With the rise of the United States, this systematic and intentional devastation of Native Americans continued. One startling example is the forced relocation, ordered by the President and conducted by American Army troops, of thousands of Cherokee during what became known as the Trail of Tears. Of the 16,000 Cherokee—men, women, and children—forced on this march, 6000-8000 died. The death rate matched the number of Americans who died during the Bataan Death March, one of the worst of the Japanese atrocities during World War II.
We don’t need to teach these truths to denigrate America. We need to teach this history in the appropriate historical context to understand the need to never let greed and ignorance drive our actions. To ignore it, or bury it in wishful revisionist tracts, should be an anathema to our embracing the truth.
A Critique of Whitewashing American History
The deliberate minimization of slavery, racism, and prejudice in American historical education represents not a neutral or balanced approach, but an active distortion of the historical record. When legislators, school boards, and curriculum designers scrub references to systemic racism from textbooks, ban books that center the experiences of enslaved people, or reduce centuries of brutal oppression to a footnote in an otherwise triumphant national narrative, they are not protecting students — they are deceiving them.

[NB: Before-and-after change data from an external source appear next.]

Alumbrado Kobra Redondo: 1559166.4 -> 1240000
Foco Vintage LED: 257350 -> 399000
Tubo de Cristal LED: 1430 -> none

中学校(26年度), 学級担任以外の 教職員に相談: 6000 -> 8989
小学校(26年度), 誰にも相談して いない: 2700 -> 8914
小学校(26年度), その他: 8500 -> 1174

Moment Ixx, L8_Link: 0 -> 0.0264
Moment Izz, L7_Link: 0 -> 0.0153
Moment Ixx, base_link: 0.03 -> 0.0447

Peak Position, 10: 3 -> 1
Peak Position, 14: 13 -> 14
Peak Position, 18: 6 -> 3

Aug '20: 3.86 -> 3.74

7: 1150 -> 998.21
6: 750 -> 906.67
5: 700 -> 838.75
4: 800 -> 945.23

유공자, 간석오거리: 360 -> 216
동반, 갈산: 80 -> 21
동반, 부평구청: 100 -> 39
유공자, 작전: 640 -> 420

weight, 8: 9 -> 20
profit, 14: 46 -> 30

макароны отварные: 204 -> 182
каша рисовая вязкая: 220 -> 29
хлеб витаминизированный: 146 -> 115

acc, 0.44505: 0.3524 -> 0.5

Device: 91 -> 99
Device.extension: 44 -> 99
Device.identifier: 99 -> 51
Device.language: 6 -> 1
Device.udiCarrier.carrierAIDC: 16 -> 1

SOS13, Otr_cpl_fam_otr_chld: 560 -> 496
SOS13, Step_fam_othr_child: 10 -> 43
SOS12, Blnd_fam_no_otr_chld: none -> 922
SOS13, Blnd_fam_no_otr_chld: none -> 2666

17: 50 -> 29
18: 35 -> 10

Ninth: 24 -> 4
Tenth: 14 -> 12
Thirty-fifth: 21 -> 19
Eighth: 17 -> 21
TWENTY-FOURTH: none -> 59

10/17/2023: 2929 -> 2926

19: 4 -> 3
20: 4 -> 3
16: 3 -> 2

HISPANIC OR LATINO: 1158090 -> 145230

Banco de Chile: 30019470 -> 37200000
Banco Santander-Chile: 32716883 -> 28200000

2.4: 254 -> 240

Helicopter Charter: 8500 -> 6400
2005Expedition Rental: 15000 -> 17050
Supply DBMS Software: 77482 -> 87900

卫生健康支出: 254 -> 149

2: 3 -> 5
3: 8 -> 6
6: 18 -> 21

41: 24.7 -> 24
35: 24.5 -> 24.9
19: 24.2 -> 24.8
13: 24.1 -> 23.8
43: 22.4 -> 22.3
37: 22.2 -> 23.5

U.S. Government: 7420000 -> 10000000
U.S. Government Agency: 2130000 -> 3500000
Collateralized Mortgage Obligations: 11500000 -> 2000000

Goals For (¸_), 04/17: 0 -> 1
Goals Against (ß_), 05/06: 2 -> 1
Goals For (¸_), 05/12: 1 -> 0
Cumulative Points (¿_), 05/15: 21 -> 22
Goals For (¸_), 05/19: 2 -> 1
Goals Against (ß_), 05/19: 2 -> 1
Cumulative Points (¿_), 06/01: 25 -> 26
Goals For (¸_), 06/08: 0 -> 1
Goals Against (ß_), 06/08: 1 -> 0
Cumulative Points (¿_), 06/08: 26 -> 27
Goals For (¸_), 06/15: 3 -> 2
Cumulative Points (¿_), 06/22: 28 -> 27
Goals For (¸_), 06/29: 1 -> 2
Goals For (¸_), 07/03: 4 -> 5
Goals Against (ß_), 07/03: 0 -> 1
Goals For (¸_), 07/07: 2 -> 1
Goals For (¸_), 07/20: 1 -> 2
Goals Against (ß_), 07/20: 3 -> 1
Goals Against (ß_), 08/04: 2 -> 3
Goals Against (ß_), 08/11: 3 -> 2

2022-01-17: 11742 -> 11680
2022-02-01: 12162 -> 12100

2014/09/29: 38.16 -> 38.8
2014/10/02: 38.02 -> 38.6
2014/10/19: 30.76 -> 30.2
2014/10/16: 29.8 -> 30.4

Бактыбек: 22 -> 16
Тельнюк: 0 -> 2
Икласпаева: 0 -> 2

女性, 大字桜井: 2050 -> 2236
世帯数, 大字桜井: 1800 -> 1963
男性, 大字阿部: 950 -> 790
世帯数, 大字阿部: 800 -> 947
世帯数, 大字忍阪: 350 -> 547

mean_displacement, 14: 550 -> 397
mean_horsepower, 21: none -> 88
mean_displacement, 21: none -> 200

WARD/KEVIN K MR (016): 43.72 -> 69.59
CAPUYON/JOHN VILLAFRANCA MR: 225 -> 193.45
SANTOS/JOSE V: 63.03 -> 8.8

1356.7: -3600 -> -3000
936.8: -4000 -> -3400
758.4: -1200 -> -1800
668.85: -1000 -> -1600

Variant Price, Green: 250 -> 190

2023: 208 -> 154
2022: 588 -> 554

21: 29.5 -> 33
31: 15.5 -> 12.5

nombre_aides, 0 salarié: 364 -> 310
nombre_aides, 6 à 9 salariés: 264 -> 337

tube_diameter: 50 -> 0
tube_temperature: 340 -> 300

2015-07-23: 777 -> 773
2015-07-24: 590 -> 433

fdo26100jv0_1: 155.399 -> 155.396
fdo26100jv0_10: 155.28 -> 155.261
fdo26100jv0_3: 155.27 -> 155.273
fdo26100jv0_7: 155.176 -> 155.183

Slavery was not a peripheral episode in American history; it was foundational to the nation’s economic development, political architecture, and social order. The Constitution itself encoded it. The wealth generated by enslaved labor underwrote the industrial revolution, financed universities, and built the infrastructure of a modern nation. To teach American history without that truth at its center is to teach a myth, and myths, however comforting, cannot survive contact with reality.
The consequences of this willful ignorance extend far beyond the classroom. When young people—particularly young people of color—confront the lived reality of racial inequality without any historical framework to explain it, they are left without the tools to understand their own society. Racism did not end with the Emancipation Proclamation, nor with the Civil Rights Act of 1964. Its roots run through Reconstruction’s betrayal, the terror of Jim Crow, redlining, mass incarceration, and voter suppression — a continuous thread that cannot be understood in isolation from its origins. Dismissing honest engagement with this history as “divisive” or “unpatriotic” is itself a political act, one that serves to preserve existing power structures by keeping citizens ignorant of how those structures were built. A democracy cannot meaningfully reckon with its present without an honest accounting of its past, and no genuine patriotism is served by a sanitized lie.
This revisionist trend, fueled by Christian nationalism, fervent isolationism, and willful disregard for the truth, sets us on a dangerous course. Failing to recognize what humans are capable of doing, especially by ignoring the reality of history, risks our repeating the same mistakes.
America should be rightfully proud of the good we have done in the world. One way to embrace that is to accept that we made mistakes and benefited from the enslavement and brutal treatment of others, and strive to never let that happen again. We can do that only if we have an open, factual historical background, not one shaped by politics.

You know he is Rhode Island’s patron saint, he will never go away.